[Plain-text engineering files]

⟨

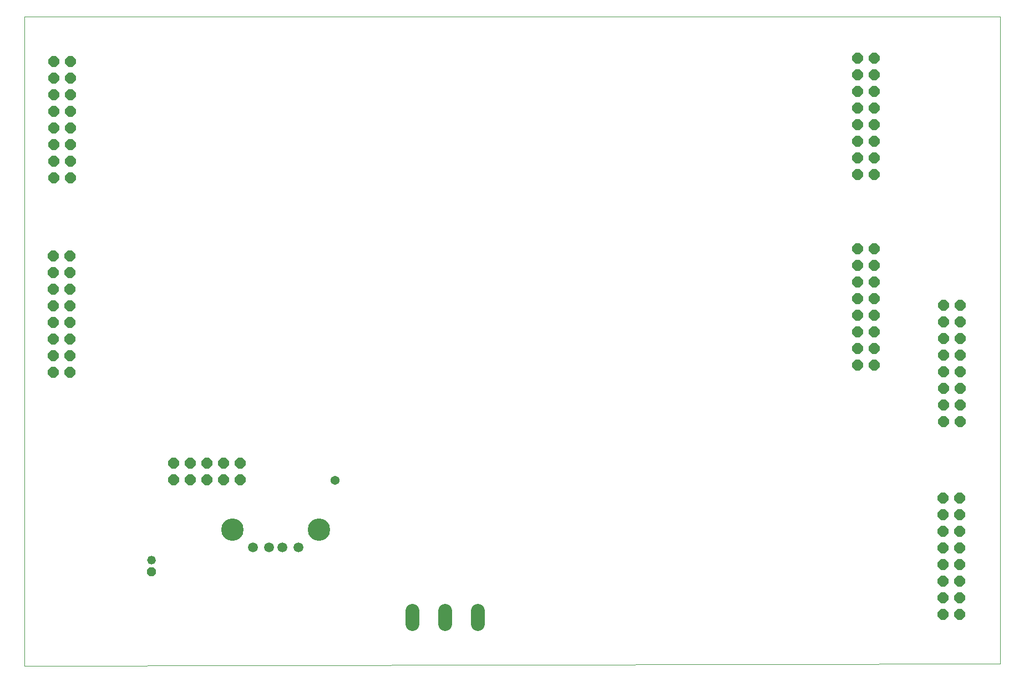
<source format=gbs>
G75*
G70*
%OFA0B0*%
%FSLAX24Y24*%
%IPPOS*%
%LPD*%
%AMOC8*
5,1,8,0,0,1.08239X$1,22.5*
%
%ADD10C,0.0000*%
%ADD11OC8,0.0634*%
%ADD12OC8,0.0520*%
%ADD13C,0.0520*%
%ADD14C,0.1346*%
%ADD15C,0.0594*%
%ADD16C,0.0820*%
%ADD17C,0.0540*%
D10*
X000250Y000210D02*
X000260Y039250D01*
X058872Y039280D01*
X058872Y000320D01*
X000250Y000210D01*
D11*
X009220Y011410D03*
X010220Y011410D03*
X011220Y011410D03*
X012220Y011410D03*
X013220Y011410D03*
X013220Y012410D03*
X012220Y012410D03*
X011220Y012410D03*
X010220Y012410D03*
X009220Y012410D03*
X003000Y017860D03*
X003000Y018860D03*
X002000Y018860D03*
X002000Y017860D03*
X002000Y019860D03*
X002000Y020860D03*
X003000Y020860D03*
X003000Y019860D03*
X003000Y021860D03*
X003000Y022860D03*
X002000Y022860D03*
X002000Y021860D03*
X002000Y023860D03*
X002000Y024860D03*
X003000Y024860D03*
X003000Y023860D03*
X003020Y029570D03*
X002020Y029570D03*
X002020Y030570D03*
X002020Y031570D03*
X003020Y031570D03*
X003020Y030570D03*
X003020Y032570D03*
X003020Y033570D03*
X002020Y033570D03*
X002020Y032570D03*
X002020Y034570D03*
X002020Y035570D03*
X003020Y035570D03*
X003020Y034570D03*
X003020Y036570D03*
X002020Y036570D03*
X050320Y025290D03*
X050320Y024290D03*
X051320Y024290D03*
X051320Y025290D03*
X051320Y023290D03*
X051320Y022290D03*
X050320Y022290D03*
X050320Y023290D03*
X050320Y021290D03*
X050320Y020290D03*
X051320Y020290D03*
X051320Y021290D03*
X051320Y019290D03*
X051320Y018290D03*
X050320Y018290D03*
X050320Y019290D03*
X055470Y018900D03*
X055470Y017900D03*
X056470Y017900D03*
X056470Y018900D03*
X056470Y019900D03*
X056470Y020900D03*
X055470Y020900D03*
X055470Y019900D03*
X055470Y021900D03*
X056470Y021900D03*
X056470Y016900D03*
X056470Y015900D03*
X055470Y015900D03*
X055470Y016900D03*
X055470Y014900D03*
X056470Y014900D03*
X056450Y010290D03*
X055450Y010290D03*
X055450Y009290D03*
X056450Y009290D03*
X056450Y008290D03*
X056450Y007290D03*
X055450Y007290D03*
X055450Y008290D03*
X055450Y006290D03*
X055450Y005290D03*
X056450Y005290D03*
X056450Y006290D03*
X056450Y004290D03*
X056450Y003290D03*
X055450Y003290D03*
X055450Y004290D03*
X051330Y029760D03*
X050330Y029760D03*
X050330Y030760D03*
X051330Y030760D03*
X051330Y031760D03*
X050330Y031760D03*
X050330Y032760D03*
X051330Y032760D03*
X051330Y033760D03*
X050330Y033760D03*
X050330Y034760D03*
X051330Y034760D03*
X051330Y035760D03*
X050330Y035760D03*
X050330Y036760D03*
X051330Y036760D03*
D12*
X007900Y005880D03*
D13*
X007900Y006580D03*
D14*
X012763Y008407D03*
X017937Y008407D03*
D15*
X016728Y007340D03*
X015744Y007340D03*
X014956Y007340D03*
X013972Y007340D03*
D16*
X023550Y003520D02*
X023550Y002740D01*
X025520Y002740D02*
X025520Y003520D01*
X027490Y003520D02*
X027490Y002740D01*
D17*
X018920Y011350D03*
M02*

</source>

⟩
⟨

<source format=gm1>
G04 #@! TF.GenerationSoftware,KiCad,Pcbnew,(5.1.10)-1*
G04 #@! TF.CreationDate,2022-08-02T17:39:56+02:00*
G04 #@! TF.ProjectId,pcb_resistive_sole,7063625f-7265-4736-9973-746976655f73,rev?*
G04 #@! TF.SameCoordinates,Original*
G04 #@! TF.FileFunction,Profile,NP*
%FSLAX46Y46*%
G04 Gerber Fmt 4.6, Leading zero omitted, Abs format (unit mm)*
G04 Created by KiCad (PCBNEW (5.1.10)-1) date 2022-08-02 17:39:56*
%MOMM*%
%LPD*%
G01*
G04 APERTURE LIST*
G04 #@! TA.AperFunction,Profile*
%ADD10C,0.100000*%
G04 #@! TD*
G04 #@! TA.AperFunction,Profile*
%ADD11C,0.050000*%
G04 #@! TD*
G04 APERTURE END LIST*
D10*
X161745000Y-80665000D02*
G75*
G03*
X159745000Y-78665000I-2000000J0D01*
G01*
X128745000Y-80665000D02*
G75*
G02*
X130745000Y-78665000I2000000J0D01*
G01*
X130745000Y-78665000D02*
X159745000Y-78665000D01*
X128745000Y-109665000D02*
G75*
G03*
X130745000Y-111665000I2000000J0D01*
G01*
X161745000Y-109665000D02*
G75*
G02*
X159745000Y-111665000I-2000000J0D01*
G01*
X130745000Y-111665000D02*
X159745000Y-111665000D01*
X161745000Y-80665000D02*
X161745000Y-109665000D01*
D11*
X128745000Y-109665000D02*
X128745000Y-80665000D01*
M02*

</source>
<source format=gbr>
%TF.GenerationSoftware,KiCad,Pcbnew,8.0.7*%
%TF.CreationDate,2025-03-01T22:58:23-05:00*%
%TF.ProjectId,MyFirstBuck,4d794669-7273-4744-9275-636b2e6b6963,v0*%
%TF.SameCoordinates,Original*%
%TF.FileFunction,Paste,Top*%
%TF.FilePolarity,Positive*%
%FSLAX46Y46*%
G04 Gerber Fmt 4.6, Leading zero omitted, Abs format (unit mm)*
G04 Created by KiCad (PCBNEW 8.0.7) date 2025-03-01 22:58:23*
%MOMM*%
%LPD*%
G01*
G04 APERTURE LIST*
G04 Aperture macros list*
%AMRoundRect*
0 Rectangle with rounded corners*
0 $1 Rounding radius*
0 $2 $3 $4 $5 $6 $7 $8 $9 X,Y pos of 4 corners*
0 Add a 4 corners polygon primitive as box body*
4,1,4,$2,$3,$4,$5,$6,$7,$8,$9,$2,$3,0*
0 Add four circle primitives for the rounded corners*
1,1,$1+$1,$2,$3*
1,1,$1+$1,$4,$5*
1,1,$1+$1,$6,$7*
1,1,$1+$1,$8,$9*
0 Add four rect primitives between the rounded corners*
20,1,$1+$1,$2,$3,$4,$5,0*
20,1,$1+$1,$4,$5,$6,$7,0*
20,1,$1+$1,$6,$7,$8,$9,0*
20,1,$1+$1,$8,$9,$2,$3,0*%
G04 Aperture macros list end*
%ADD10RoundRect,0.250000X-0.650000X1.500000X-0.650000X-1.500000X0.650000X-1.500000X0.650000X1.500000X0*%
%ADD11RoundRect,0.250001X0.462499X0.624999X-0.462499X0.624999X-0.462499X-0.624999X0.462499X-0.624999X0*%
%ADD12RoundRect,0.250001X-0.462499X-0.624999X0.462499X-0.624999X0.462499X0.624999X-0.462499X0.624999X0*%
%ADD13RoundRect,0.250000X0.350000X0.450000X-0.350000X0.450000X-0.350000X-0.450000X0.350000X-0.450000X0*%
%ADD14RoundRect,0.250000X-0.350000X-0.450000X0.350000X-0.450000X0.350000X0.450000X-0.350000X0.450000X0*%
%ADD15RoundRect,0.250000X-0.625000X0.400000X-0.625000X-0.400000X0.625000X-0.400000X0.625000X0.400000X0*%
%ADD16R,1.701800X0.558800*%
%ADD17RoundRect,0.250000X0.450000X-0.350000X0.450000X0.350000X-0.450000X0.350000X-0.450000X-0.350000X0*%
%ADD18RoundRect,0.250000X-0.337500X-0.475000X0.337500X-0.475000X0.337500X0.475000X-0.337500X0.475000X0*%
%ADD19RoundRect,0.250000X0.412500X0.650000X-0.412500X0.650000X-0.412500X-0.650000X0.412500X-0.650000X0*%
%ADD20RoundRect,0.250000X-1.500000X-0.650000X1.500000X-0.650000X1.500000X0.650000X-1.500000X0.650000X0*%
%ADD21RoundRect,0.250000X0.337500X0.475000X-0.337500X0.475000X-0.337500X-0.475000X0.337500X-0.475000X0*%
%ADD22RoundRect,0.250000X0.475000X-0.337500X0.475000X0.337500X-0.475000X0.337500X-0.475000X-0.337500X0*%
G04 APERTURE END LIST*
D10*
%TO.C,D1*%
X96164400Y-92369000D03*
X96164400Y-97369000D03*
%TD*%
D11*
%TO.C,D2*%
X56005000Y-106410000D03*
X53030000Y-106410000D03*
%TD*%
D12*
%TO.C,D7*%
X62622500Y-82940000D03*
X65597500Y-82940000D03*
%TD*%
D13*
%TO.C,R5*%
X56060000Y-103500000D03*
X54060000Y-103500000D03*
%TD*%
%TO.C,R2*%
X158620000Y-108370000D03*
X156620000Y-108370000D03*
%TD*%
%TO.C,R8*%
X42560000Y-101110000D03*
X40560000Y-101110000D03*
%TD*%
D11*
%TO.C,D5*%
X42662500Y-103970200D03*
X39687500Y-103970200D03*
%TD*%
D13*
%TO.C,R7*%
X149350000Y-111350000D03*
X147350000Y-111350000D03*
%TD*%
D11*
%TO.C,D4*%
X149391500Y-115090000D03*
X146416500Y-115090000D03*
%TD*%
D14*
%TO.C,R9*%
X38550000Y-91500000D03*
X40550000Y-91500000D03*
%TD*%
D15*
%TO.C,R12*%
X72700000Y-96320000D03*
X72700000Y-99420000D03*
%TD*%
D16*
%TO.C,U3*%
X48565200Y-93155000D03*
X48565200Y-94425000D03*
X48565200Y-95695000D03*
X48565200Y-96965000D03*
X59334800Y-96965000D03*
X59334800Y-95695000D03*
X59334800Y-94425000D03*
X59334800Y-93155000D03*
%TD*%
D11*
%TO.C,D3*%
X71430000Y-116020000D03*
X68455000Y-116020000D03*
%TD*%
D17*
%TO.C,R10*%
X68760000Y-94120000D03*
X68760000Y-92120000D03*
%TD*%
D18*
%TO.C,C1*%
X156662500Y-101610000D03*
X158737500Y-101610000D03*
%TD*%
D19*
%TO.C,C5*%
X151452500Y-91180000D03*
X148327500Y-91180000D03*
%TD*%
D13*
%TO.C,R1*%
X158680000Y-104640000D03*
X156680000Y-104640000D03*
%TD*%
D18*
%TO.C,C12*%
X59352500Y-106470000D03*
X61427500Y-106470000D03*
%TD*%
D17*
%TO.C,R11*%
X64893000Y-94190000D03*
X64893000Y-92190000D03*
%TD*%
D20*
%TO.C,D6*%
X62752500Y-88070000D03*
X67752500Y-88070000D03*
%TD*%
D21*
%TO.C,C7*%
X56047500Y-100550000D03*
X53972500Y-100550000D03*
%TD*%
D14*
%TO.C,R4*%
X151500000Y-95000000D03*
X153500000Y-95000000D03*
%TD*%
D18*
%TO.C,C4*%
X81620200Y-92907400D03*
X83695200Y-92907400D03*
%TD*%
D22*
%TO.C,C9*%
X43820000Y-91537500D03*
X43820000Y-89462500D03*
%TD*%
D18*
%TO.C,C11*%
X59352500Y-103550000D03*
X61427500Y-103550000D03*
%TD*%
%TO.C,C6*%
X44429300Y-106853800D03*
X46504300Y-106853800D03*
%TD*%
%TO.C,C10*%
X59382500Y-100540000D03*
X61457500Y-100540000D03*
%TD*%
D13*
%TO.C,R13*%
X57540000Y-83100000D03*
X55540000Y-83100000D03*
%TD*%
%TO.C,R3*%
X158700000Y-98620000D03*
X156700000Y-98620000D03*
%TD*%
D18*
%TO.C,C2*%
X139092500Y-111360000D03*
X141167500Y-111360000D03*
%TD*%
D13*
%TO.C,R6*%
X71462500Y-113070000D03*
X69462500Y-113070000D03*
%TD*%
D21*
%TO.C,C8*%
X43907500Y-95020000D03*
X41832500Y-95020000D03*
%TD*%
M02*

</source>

⟩

Wherever the string "rounded" shows up in a line above, tally that line, and answer with the final number alone.

▶ Answer: 3